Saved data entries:

++++++++++

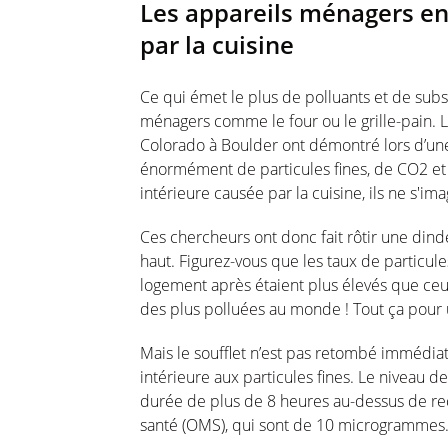
Les appareils ménagers en
par la cuisine
Ce qui émet le plus de polluants et de subst
ménagers comme le four ou le grille-pain. 
Colorado à Boulder ont démontré lors d’un
énormément de particules fines, de CO2 et d
intérieure causée par la cuisine, ils ne s'ima
Ces chercheurs ont donc fait rôtir une din
haut. Figurez-vous que les taux de particul
logement après étaient plus élevés que ceux
des plus polluées au monde ! Tout ça pour
Mais le soufflet n’est pas retombé immédiat
intérieure aux particules fines. Le niveau de
durée de plus de 8 heures au-dessus de re
santé (OMS), qui sont de 10 microgrammes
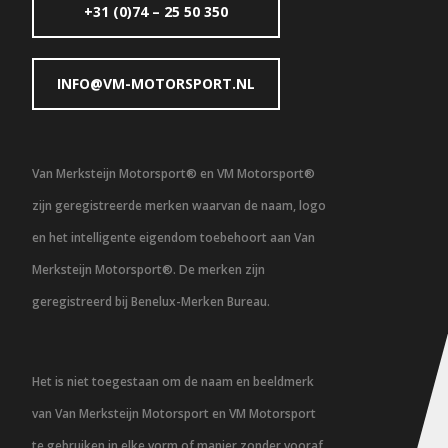
+31 (0)74 – 25 50 350
INFO@VM-MOTORSPORT.NL
Van Merksteijn Motorsport® en VM Motorsport®
zijn geregistreerde merken waarvan de naam, logo
en het intelligente eigendom toebehoort aan Van
Merksteijn Motorsport®. De merken zijn
geregistreerd bij Benelux-Merken Bureau.
Het is niet toegestaan om de naam en beeldmerk
van Van Merksteijn Motorsport en VM Motorsport
te gebruiken in elke vorm of manier zonder vooraf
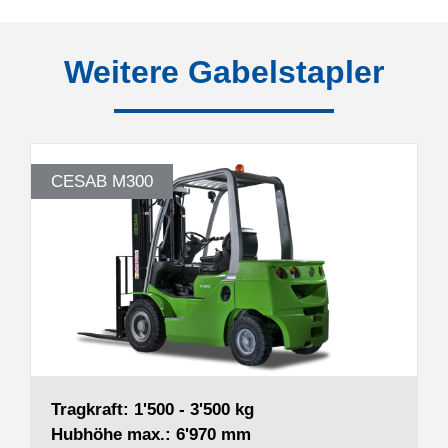
Weitere Gabelstapler
CESAB M300
Tragkraft: 1'500 - 3'500 kg
Hubhöhe max.: 6'970 mm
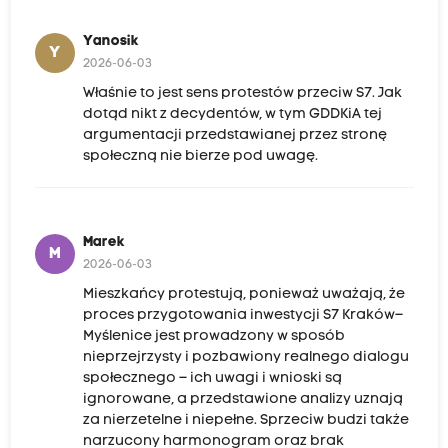
Yanosik
Y
2026-06-03
Właśnie to jest sens protestów przeciw S7. Jak
dotąd nikt z decydentów, w tym GDDKiA tej
argumentacji przedstawianej przez stronę
społeczną nie bierze pod uwagę.
Marek
M
2026-06-03
Mieszkańcy protestują, ponieważ uważają, że
proces przygotowania inwestycji S7 Kraków–
Myślenice jest prowadzony w sposób
nieprzejrzysty i pozbawiony realnego dialogu
społecznego – ich uwagi i wnioski są
ignorowane, a przedstawione analizy uznają
za nierzetelne i niepełne. Sprzeciw budzi także
narzucony harmonogram oraz brak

++++++++++

◆ **Work order**
The lines above must be transcribed exactly, with every picture left out.

◆ **Result for this task**
Les appareils ménagers en
par la cuisine
Ce qui émet le plus de polluants et de subst
ménagers comme le four ou le grille-pain. 
Colorado à Boulder ont démontré lors d’un
énormément de particules fines, de CO2 et d
intérieure causée par la cuisine, ils ne s'ima
Ces chercheurs ont donc fait rôtir une din
haut. Figurez-vous que les taux de particul
logement après étaient plus élevés que ceux
des plus polluées au monde ! Tout ça pour
Mais le soufflet n’est pas retombé immédiat
intérieure aux particules fines. Le niveau de
durée de plus de 8 heures au-dessus de re
santé (OMS), qui sont de 10 microgrammes
+31 (0)74 – 25 50 350
INFO@VM-MOTORSPORT.NL
Van Merksteijn Motorsport® en VM Motorsport®
zijn geregistreerde merken waarvan de naam, logo
en het intelligente eigendom toebehoort aan Van
Merksteijn Motorsport®. De merken zijn
geregistreerd bij Benelux-Merken Bureau.
Het is niet toegestaan om de naam en beeldmerk
van Van Merksteijn Motorsport en VM Motorsport
te gebruiken in elke vorm of manier zonder vooraf
Weitere Gabelstapler
CESAB M300
Tragkraft: 1'500 - 3'500 kg
Hubhöhe max.: 6'970 mm
Yanosik
Y
2026-06-03
Właśnie to jest sens protestów przeciw S7. Jak
dotąd nikt z decydentów, w tym GDDKiA tej
argumentacji przedstawianej przez stronę
społeczną nie bierze pod uwagę.
Marek
M
2026-06-03
Mieszkańcy protestują, ponieważ uważają, że
proces przygotowania inwestycji S7 Kraków–
Myślenice jest prowadzony w sposób
nieprzejrzysty i pozbawiony realnego dialogu
społecznego – ich uwagi i wnioski są
ignorowane, a przedstawione analizy uznają
za nierzetelne i niepełne. Sprzeciw budzi także
narzucony harmonogram oraz brak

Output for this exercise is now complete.